Did Church fathers and Jesus see the Bible as metaphor?

by leavingwt 22 Replies latest jw friends

  • GLTirebiter
    GLTirebiter

    Seeing "the Bible" as a single work to be read literally is a fallacy, a fallacy that dilutes comprehension of the texts.

    It is an anthology of many works, written in different eras, using different styles for different audiences and purposes, in the cultural context of the time each book was written. It has literal histories, it has historical legends, it has theological and philosphical studies, it has morality tales.

    Some is literal, some is metaphoric, some is philospohical. "All scripture is instructive," but only when read with the literary and cultural context in mind.

  • Borgia
    Borgia

    LWT wrote quoting:

    " So the people of this time will be punished for the murder of all the prophets killed since the creation of the world, from the murder of Abel to the murder of Zechariah, who was killed between the altar and the holy place” (Luke 11:50-51).”

    Unquote.

    In and of itself, this statement is somewhat peculiar . Abel, lived well before the flood (an event also mentioned by celebrated Jesus) Why would a just God, who allegedly institued the law: that a son should not be punished for the sins of the father, require Jesus's generation to suffer for murder perpetuated in the past before they were born and had not even remotely any part in it?

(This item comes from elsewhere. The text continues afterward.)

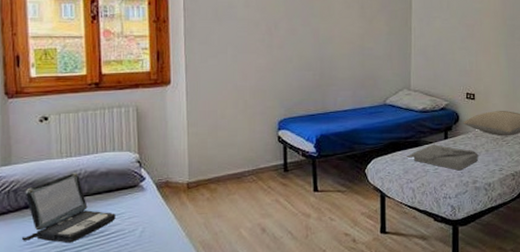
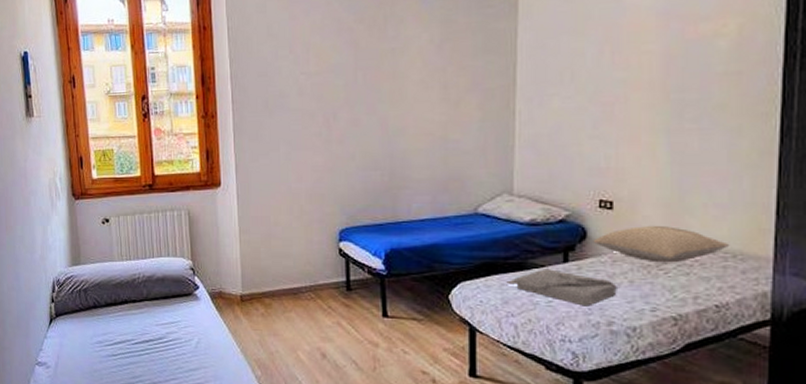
laptop: present [21,173,116,243] -> none [92,276,172,346]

    The statement itself contradicts the Mosaic law. So, since we can't have contradictions, and Jesus is the fulfillment of the law, it cannot be taken literally but allegorically. Jesus as the embodiement, the final emandation of all the prophets, to be killed and the retribution would be required of that generation committing such deads.

    So, my take on it is: the statement cannot be used to support an historical Abel.

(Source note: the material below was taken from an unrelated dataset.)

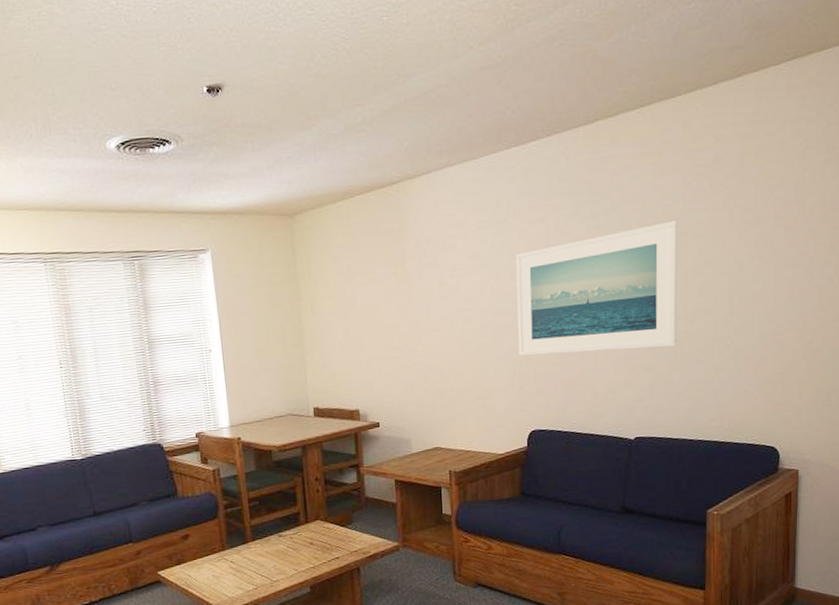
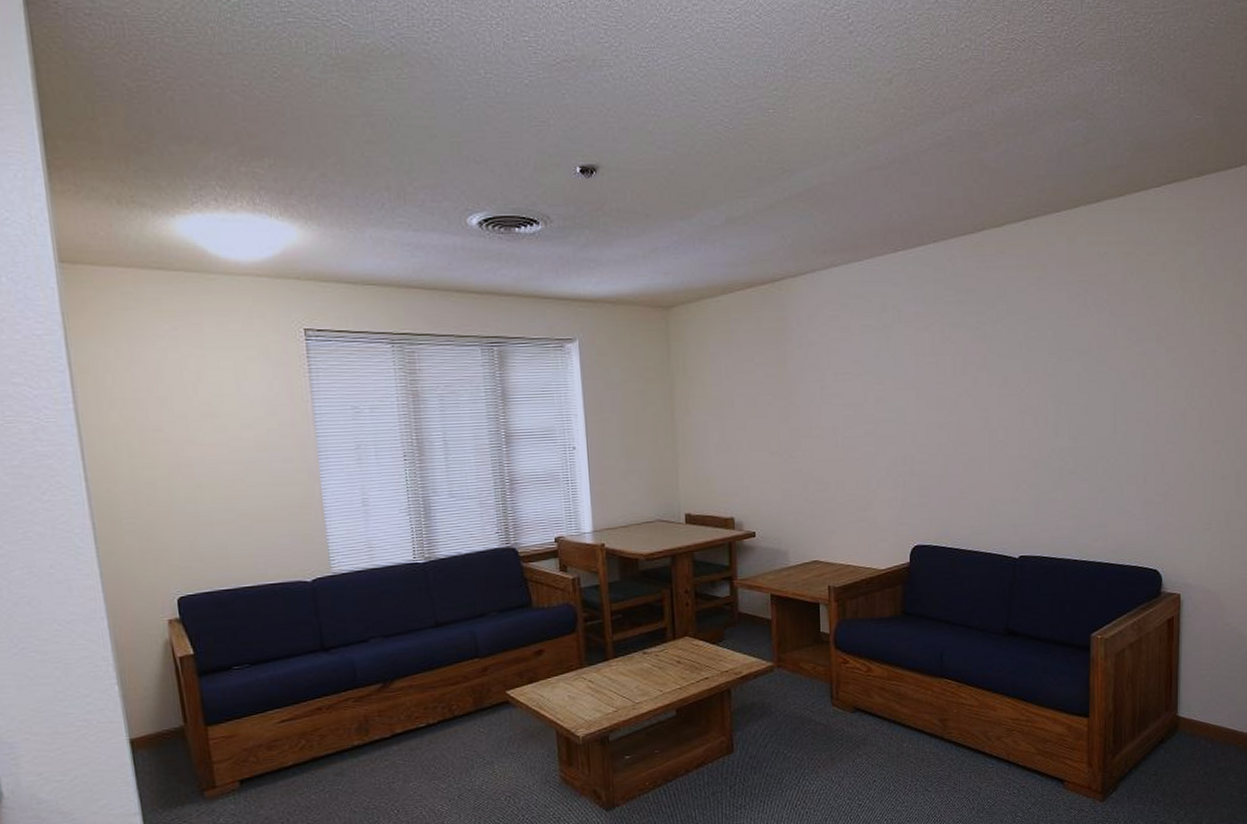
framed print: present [516,220,678,357] -> none [900,335,1063,468]

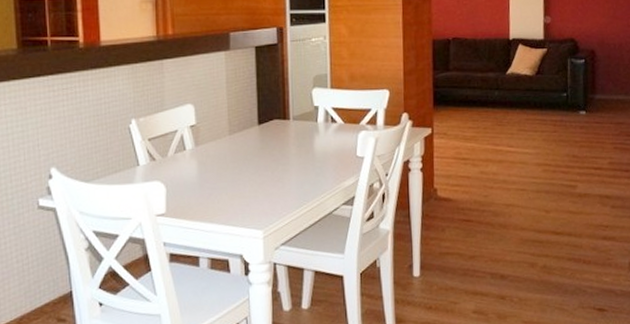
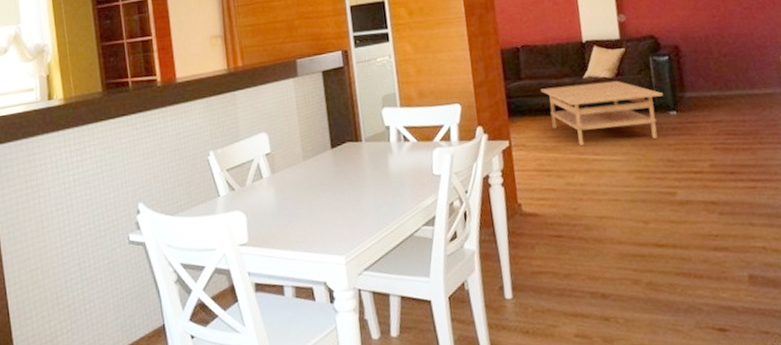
coffee table: none [466,78,577,138] -> present [540,80,664,147]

    And really, I have no problem calling the devisors of the gospels cavelier as to Jesus's alleged historical perception, not even going into the issue of Jesus own historicity.

    Cheers

    Borgia

  • WTWizard
    WTWizard

    I believe Jesus would have seen most of the Bible as symbolic. However, it was at least 40 years before anyone wrote it down, and anything could easily have corrupted their memory. Including Paul, who is the father of Christi-SCAM-ity (like it or not). Including their own memories of life itself.

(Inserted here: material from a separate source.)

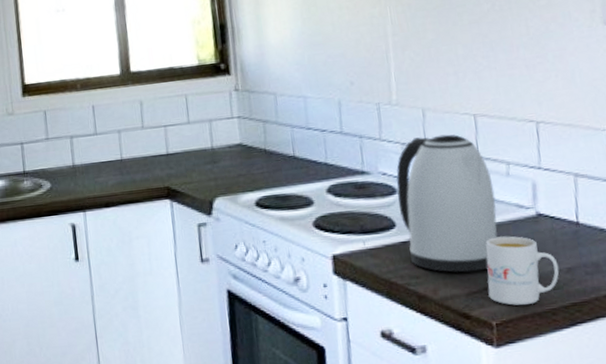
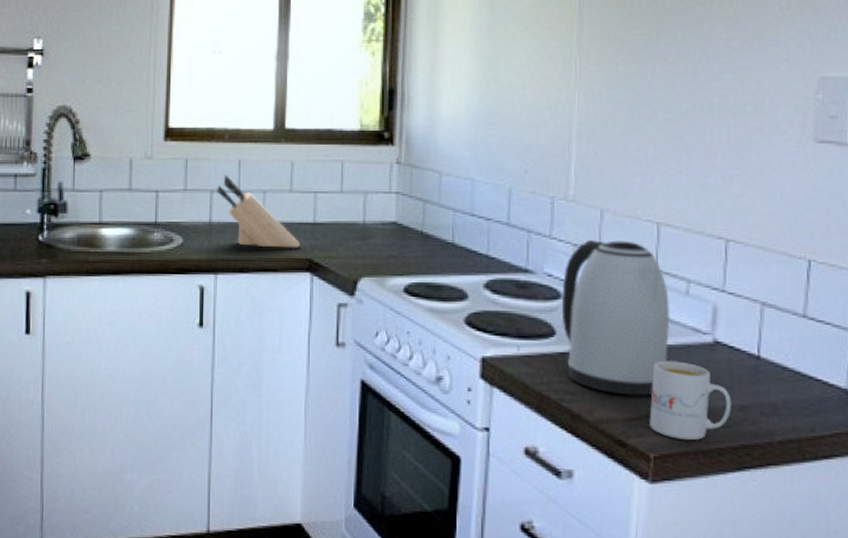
knife block: none [75,120,158,183] -> present [217,175,301,248]

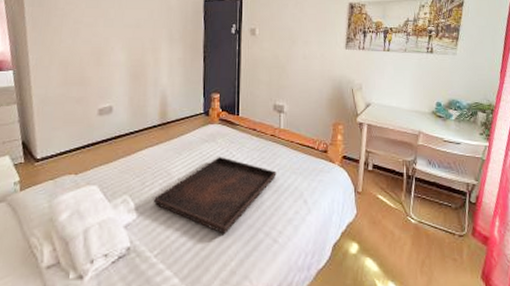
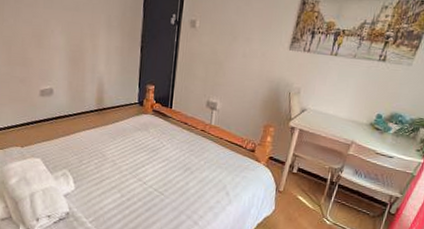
serving tray: present [153,157,277,234] -> none [89,145,203,212]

    Then, by the time the Catholic church finally finalized the LIE-ble, they had the opportunity to further corrupt it to fit their own nefarious agenda. The Protestants, some of whom may well have been sincere in fixing the errors, more likely only made an even bigger mess instead of fixing the one that the Catholics (and Paul) made.

    As Jesus was an apostate Jew, he had to have known that much of what was written in the LIE-ble was fictitious. He did his best to expose, not only the fictions in those accounts, but the corruption that was ongoing in his day. Just as Satan did his utmost to free us from Jehovah, Jesus did what little he could to free us from what was in that fable book so well known as the Bible. Jesus knew what parts of the Bible were simply corrupt, and did what he could to fix them (only to have Paul, and later the Catholic church, corrupt his own sayings and make an even bigger mess out of it).